Chapter 176O of the General Laws, as appearing in the 2018 Official Edition, is hereby amended by inserting after section 27 the following section:-
Section 28. (a) In this Section, the following terms shall have the following meanings:
“Insurer” means any health insurance issuer that is subject to state law regulating insurance and offers health insurance coverage, as defined in 42 U.S.C. § 300gg-91, or any state or local governmental employer plan.
“Cost sharing requirement” means any copayment, coinsurance, deductible, or annual limitation on cost sharing (including but not limited to a limitation subject to 42 U.S.C. §§ 18022(c) and 300gg-6(b)), required by or on behalf of an enrollee in order to receive a specific health care service, including a prescription drug, covered by a health plan.
“Enrollee” means any individual entitled to health care services from an insurer.
“Health plan” means a policy, contract, certification, or agreement offered or issued by an insurer to provide, deliver, arrange for, pay for, or reimburse any of the costs of health care services.
“Health care service” means an item or service furnished to any individual for the purpose of preventing, alleviating, curing, or healing human illness, injury or physical disability.
“Person” means a natural person, corporation, mutual company, unincorporated association, partnership, joint venture, limited liability company, trust, estate, foundation, not-for-profit corporation, unincorporated organization, government or governmental subdivision or agency.
(b) When calculating an enrollee’s contribution to any applicable cost sharing requirement, an insurer shall include any cost sharing amounts paid by the enrollee or on behalf of the enrollee by another person.
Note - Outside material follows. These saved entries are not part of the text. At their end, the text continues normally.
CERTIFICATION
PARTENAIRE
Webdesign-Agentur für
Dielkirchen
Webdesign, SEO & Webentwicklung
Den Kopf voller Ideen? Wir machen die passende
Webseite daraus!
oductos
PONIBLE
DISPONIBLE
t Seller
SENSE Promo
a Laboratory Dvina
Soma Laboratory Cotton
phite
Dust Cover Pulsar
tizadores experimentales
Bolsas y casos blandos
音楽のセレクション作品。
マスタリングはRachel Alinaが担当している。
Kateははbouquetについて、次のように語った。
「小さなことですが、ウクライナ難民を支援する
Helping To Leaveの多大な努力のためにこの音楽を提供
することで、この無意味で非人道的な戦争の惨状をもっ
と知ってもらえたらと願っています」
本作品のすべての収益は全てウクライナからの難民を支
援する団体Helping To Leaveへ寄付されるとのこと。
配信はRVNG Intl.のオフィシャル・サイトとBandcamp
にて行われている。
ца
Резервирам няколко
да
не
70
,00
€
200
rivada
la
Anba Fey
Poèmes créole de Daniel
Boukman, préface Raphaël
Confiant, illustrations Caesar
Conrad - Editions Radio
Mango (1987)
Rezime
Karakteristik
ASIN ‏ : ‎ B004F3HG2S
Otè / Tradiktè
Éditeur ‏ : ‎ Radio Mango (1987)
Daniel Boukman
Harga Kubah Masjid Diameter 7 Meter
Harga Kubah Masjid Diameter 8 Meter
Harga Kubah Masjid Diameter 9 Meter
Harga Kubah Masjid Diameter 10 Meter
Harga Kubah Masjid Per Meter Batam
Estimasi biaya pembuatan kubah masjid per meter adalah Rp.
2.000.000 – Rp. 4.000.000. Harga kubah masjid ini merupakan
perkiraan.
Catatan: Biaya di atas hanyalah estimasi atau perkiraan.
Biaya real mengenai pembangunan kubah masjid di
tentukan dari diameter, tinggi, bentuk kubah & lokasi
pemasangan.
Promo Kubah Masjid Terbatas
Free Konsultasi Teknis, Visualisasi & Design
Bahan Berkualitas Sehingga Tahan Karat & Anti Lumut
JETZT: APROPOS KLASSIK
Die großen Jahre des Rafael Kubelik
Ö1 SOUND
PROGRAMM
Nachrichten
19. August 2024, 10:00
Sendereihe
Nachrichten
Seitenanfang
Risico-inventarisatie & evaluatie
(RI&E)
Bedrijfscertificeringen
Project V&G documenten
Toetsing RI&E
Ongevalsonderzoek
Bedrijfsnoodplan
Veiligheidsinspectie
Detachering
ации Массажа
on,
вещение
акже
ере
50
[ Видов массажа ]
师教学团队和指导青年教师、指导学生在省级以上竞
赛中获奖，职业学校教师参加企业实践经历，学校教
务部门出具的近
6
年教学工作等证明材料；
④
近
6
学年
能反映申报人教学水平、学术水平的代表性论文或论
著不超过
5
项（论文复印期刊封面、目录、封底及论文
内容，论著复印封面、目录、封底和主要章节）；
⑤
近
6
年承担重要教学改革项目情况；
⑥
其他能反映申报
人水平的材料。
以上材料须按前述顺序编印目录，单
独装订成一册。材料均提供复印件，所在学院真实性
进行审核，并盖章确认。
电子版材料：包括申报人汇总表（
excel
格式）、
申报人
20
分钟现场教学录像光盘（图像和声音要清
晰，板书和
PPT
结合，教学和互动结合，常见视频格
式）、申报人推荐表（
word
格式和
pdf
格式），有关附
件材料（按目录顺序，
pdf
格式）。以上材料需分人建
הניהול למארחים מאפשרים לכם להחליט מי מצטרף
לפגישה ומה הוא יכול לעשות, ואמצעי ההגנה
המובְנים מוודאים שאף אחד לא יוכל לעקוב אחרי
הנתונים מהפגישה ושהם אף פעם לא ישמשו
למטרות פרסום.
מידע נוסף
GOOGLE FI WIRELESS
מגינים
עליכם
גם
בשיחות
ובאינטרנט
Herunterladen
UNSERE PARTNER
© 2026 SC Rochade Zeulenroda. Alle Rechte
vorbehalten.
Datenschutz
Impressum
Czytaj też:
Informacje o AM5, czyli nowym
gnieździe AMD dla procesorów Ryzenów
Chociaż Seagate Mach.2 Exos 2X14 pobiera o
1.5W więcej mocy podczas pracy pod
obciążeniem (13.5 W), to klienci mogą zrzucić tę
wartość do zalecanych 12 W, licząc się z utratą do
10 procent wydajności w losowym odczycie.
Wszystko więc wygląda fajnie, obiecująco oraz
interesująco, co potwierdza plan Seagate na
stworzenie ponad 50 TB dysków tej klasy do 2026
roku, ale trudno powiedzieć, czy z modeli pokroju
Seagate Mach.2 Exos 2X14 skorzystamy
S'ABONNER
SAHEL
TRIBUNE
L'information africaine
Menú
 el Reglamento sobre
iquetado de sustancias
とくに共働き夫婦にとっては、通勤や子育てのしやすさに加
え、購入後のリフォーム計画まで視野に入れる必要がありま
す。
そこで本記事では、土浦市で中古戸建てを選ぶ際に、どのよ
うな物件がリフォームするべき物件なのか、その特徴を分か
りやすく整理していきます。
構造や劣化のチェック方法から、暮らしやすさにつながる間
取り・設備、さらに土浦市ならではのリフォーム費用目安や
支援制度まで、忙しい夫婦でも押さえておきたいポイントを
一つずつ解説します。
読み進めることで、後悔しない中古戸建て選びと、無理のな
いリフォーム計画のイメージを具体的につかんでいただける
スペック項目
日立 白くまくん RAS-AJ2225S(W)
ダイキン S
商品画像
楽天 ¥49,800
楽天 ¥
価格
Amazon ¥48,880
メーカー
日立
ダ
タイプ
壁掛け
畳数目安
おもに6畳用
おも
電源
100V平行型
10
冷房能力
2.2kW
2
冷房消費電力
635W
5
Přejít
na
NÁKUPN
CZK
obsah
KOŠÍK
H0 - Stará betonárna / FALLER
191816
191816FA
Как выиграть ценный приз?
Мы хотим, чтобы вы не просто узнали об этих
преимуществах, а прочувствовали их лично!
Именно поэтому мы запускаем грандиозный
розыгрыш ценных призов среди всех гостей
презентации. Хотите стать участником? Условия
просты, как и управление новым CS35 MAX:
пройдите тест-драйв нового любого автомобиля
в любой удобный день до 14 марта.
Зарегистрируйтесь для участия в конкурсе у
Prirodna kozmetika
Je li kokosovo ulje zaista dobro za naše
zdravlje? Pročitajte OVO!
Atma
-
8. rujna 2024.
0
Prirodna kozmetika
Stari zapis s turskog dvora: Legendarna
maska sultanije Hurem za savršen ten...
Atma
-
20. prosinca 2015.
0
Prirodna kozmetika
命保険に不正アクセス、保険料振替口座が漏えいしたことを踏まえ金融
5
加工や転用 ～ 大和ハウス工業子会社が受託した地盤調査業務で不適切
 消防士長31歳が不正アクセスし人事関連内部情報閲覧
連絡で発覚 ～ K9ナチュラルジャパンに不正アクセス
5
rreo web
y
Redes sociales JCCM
Any cost sharing or reductions made for an enrollee’s benefit or towards an enrollee’s applicable cost sharing requirement shall be applied in full at the time it is rendered and wholly towards the enrollee’s out of pocket costs, deductible, cost sharing or similar enrollee obligation.
(c) This section shall apply with respect to health plans that are entered into, amended, extended, or renewed on or after January 1, 2022.
(d) The Commission may promulgate such rules and regulations as it may deem necessary to implement this section.